Church and Sunday in Old New York,
page 4 of 16

On the roof were placed three small cannon commanding the three roads which led to it. This edifice was called “a handsome preaching-house,” and its congregation boasted that it was almost as large as the fine new one in New Amsterdam. Its corner-stone was laid with much ceremony. In its belfry hung a bell presented to the little congregation by the Directors of the Amsterdam Chamber of the West India Company. The predickstoel was the gift of the same board of West India Directors, since the twenty-five beavers’ skins sent for its purchase proved greatly damaged, and hence inadequate as payment.

This pulpit still exists, — a pedestal with a flight of narrow steps and curved balustrade. It is about four feet in height to its floor, and only three in diameter. It is octagonal; one of the sides is hinged, and forms the entrance door or gate. All the small trimmings and mouldings are of oak, and it has a small bracket or frame to hold the hour-glass. It stood in a space at the end of the centre aisle.

                    “I see the pulpit high — an octagon,
                    Its pedestal, doophuysje, winding stair,
                    And room within for one, and one alone,
                    A canopy above, suspended there.”

From the ceiling hung a chandelier, and candle-sconces projected from the walls. There were originally two low-set galleries; a third was added in 1682. The men sat in the galleries, and as they carried their arms to meeting, were thus conveniently placed to fire through the loop-holes if necessity arose.

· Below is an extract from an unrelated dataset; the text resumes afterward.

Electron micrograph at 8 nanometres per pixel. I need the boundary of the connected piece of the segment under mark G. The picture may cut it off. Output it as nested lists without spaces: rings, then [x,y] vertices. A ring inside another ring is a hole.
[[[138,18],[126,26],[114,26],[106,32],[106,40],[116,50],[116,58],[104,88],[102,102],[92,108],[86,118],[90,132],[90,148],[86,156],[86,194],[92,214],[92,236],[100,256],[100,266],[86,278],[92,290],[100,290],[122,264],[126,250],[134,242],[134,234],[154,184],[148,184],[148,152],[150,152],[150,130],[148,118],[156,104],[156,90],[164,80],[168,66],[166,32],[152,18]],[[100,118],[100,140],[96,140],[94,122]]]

The bell-rope from the belfry hung down in the middle of the church, and when not in use was twisted round a post set for the purpose.

This church was plain enough, but it was certainly kept in true Dutch cleanliness, for house-cleaners frequently invaded it with pails and scrubbing-brushes, brooms, lime, and sand. Even the chandelier was scoured, and a ragebol, or cobweb-brush, was purchased by the deacon for the use of the scrubbers. The floor was sanded with fine beach-sand, as were the floors of dwelling-houses. I find in the records of the Long Island churches frequent entries of payments for church brooms and church sand, — in Jamaica as late a date as 1836. In 1841 the deacons bought a carpet.